My Middleman powered blog, hosted on GitHub Pages

I would say I have quite some experience with Wordpress. I’ve first used it in 2007, and I’ve continued to use Wordpress as a CMS for almost all the websites I needed to create. I did this because it was an easy solution for what we needed.

Why Middleman

But when I decided to create my own website, Wordpress wasn’t really my first option. I’m not really sure why I chose Middleman, but now that I’m using it, I know exactly why I like it.

Middleman builds static websites. There’s no database required, all you need to do is write the articles using markdown, and they will be built into static html webpages. For me, the biggest advantage of this is that I can host it on GitHub Pages. I couldn’t have installed Wordpress, for example, on a GitHub Pages website, because Wordpress needs a database on the server. Another very nice feature is that each article is basically a text file, which can be easily kept on git. Also, because it’s written in markdown, it’s very easy to add code in the articles, and it looks very good. And finally, writing your articles in a simple text editor (or maybe even in vim) gives you that geekish feel, which can’t be accomplished by using Wordpress, Joomla or other WYSIWYG engines.

On the other hand, middleman is not as easy to use as Wordpress. For technical guys it’s ok, but I wouldn’t imagine, for example, my dentist using Middleman to maintain a blog. Wordpress is much more accessible.

How I did it

Middleman comes as a Ruby gem. You have to open a terminal and then sudo gem install middleman-blog. Now you have the blogging extension of middleman installed on your computer. To start a website, all you have to do is middleman init MYBLOG --template=blog. This generates the following:

MYBLOG
- .gitignore
- config.rb
- Gemfile
- Gemfile.lock
- source
    - 2012-01-01-example-article.html.markdown
    - calendar.html.erb
    - feed.xml.builder
    - images
    - index.html.erb
    - javascripts
    - layout.erb
    - stylesheets
    - tag.html.erb

Of course you can replace MYBLOG with a name of your choice.

Erb is the default templating language of Middleman. Haml, Sass, Scss and others are also supported, but when I started this project, I didn’t find any good reason to switch from the default. I still don’t.

A very important file is the config.rb. This is where all the configurations of the site are. Middleman has a very god documentation, and it’s easy to understand how it works. But just for inspiration, my sources are public on GitHub.

To add an article, you can go to Terminal and write

middleman article "Your Title"

____

- [EXERCISE INSTRUCTIONS]:
1. Reproduce verbatim the stretch of the Middleman blog post from "Of course you" through "public on GitHub.".
2. According to the Middleman blog post, what is the default templating language of Middleman?
Rely solely on the Middleman blog post when responding.

- [EXERCISE DATA]:
____

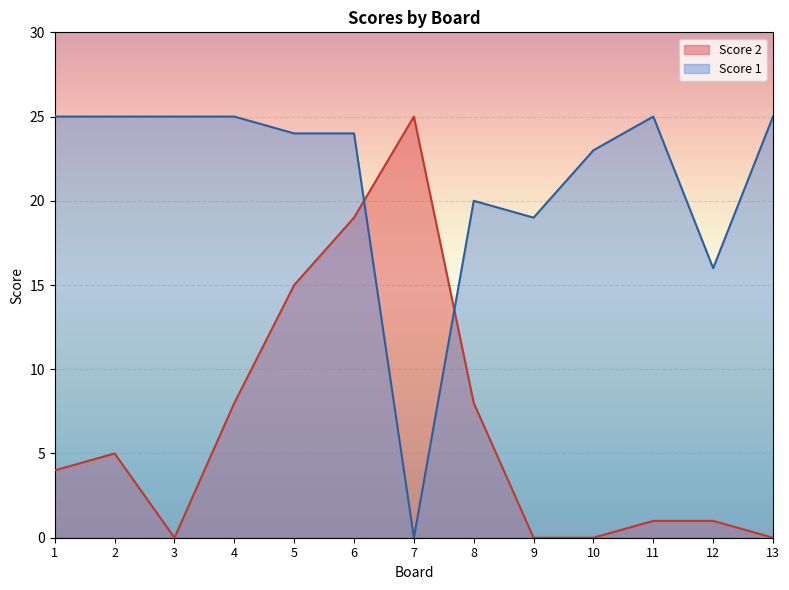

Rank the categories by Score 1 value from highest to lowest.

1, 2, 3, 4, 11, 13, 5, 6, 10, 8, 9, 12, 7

____

- [ANSWERS BY ITEM NUMBER]:
1.
Of course you can replace MYBLOG with a name of your choice.

Erb is the default templating language of Middleman. Haml, Sass, Scss and others are also supported, but when I started this project, I didn’t find any good reason to switch from the default. I still don’t.

A very important file is the config.rb. This is where all the configurations of the site are. Middleman has a very god documentation, and it’s easy to understand how it works. But just for inspiration, my sources are public on GitHub.

2. Erb